Mankind is lustful. Lust makes no exception for male or female as lust is a lack of self-discipline. Self-discipline began to disappear with war and nations that worshiped false gods. Without God and His law humanity would probably not exist now. Maybe that would be a good thing? Have we gotten ourselves to an impasse with our societies lack of moral principles? We may very well have done so but for those who refuse modern era immorality. This is not to say that we are perfect it is only to say that we have self-discipline. The Good Lord knows that I am imperfect as I have proved it time and time again in my life. Until the last decade or two.
I am not the pot calling the kettle black. I am self-admitting lust and all that comes with it. The difference is my belief in God and the hereafter. I figured out with my thick skull, finally, that I have a responsibility to walk the straight and narrow. You know what? I am, for the first time in my rather sopping life of drink and frolic, deeply happy and, of all things of WOW!, patient.

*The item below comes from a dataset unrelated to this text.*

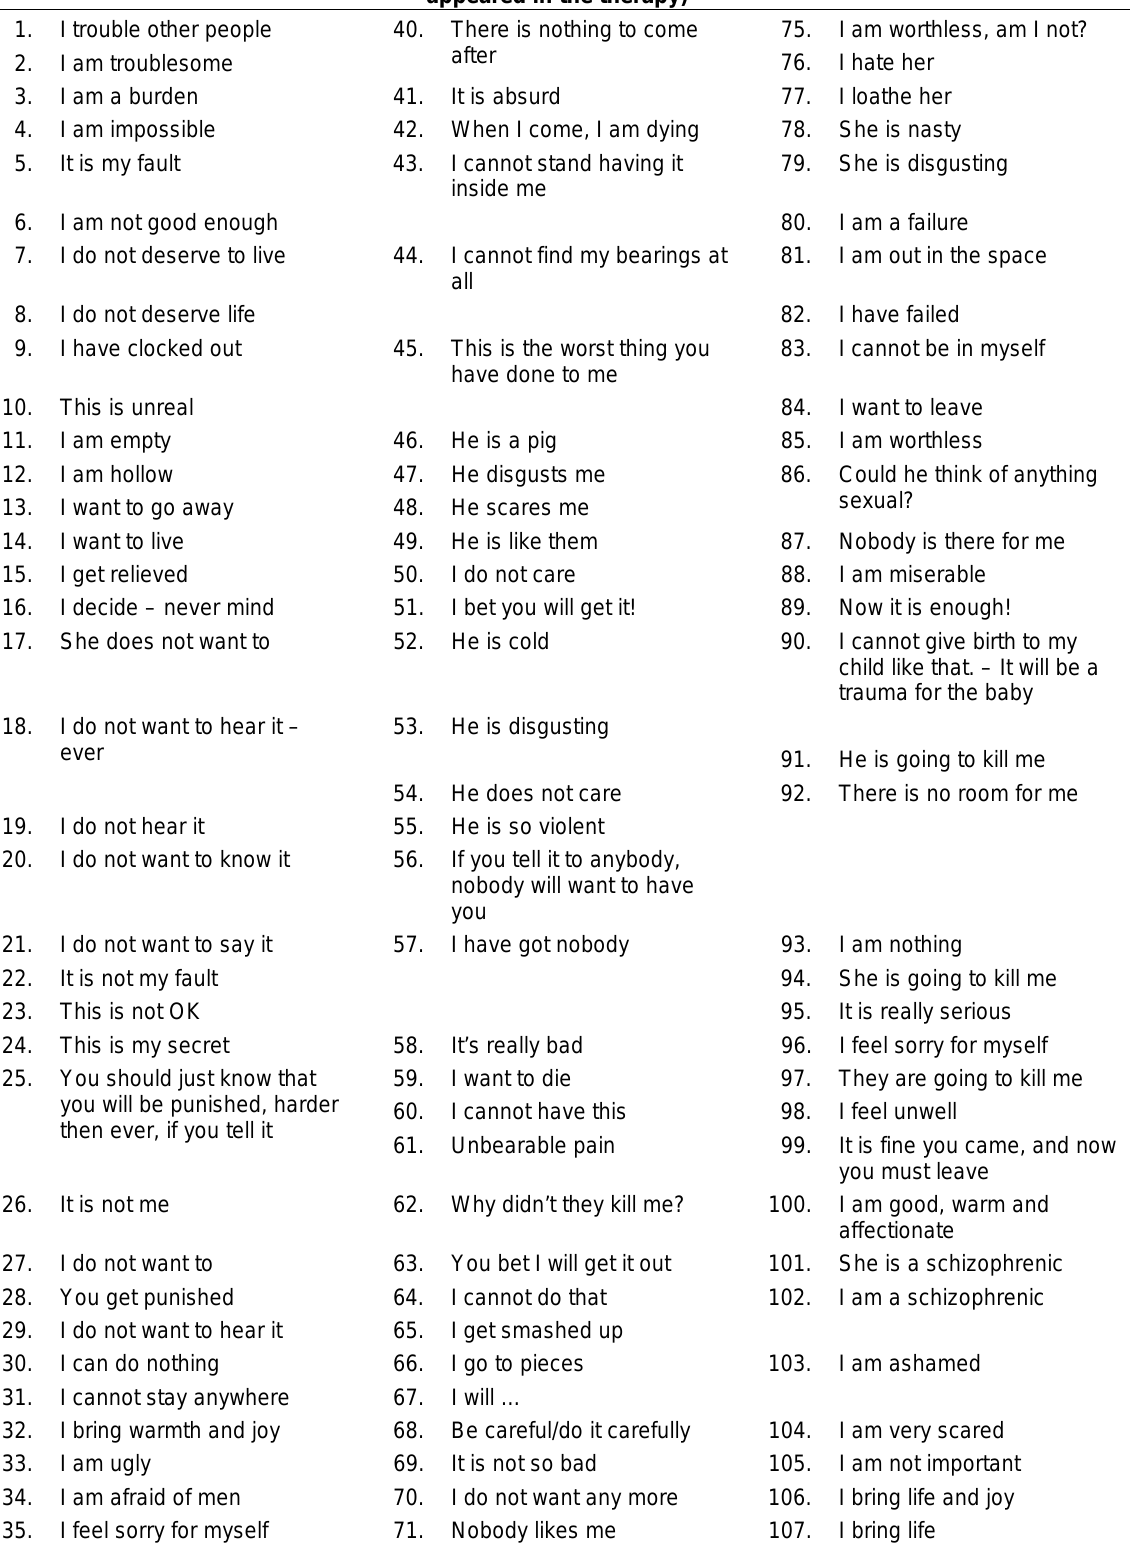
TABLE 2. The Most Importance Sentences Anna Let Go of in Her Holistic Existential Therapy (as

All I can do is to write what I write and hope what I hope as I am old now and life is ebbing for me. Even so, I am now stronger of mind than I have ever been and that comes through prayer and dedication to righting my wrongs. Wrongs that darn near killed me. And, yes, my prayers were answered but not in my time, in Gods.
One final thing, no, I was far from ebbing when I changed my ways. I was chipper and working quite hard to make a living for my family. A family I managed to keep intact but only with God’s help. I know this to be true as my prayers were sincere and not just thrown into space. Think on this. I am anything now but pushy.